Part of how they’ve been able to reach people who are housebound is by partnering with the Meals on Wheels program.

“We use our transit buses,” he said. “We can literally have a hot meal and someone’s shot.”

Having these regular visitors also helped overcome the logistics associated with a two-dose vaccine.

“Hopefully they are getting a meal on a regular basis and then we can just step in and get these people home for the second shot in 28 days,” Betts said.

More people, more logistics, more delays

In many parts of the state, however, vaccine vendors have waited for the rollout of the Johnson & Johnson single-injection vaccine to conduct a “one-time and complete” visit for homebound patients.

In Mecklenburg County, health ministry officials put a special request form on their county’s website for people needing a home visit.

In the first week after announcing the program on March 11, the health department’s medical director, Meg Sullivan, said she had received more than 300 requests.

“The team has looked at these requests and made plans to start administering vaccines probably from early to mid-April, depending on the supply of Johnson & Johnson vaccine we receive,” she said.

Wong, of the DHHS, said federal authorities are aware of the need to visit some of these remote places and hard-to-reach people.

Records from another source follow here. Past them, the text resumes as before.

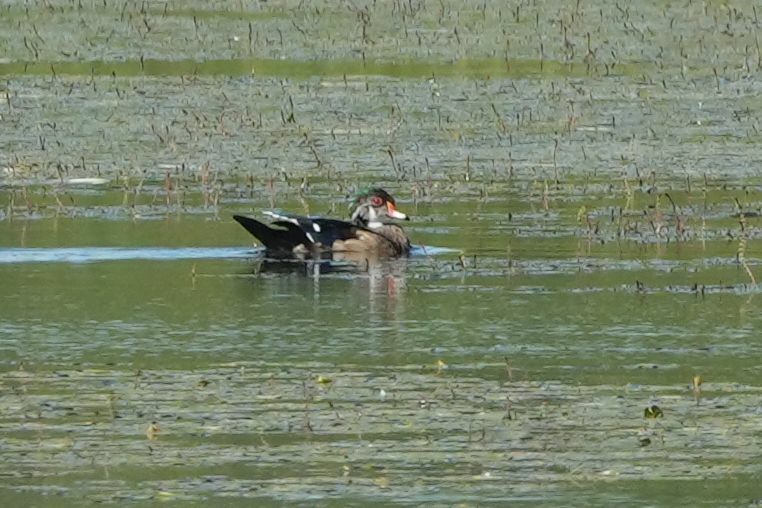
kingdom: Animalia
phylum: Chordata
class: Aves
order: Anseriformes
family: Anatidae
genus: Aix
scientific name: Aix sponsa
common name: Wood duck
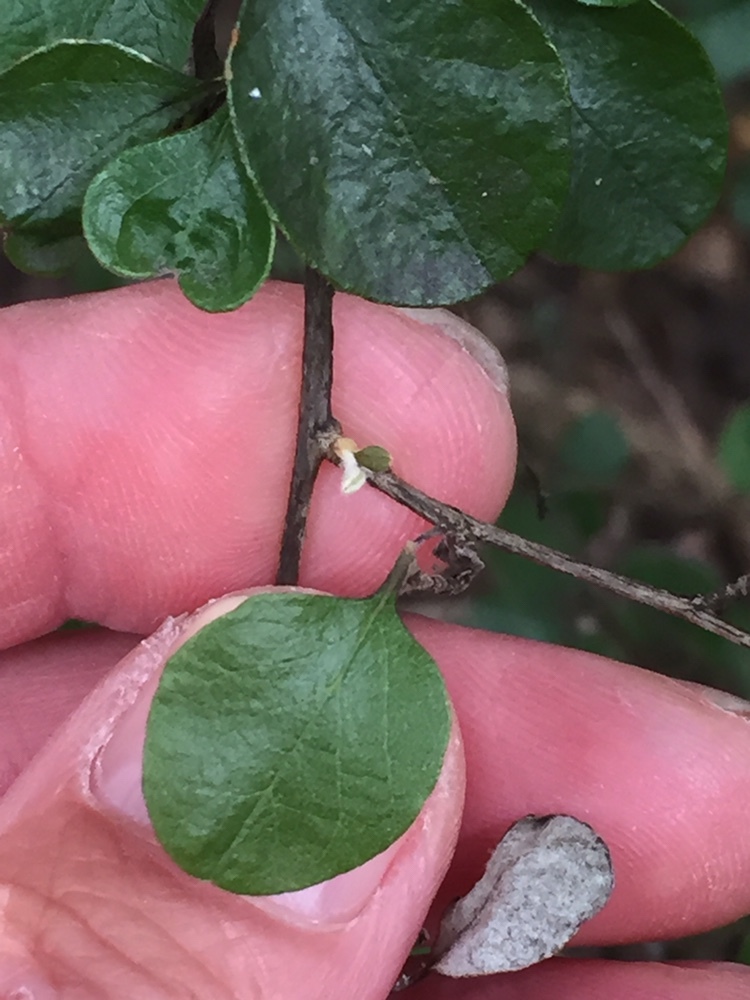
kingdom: Plantae
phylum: Tracheophyta
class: Magnoliopsida
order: Asterales
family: Asteraceae
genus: Ozothamnus
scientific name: Ozothamnus glomeratus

The department only recently added people with intellectual and developmental disabilities to the group 1 vaccine group, after pressure from advocates for people with disabilities.

“We made a few changes based on their feedback which was really valuable,” she said. “For example, recently by adding to group one people receiving long-term care for more than 30 days, including home and community services for people with I / DD, private nursing, services personal care, home care and palliative care. ”

She said the state had requested help from the federal program to partner with pharmacies and the federal vaccine allocation program for community health centers.

“What we are hearing from them is that they are really going to encourage the creation of more mobile units within these programs, which should hopefully also be in a good position to vaccinate those confined to the hospital. home, ”Wong said.

She said those efforts will accelerate as more Johnson & Johnson vaccines are marketed in the states.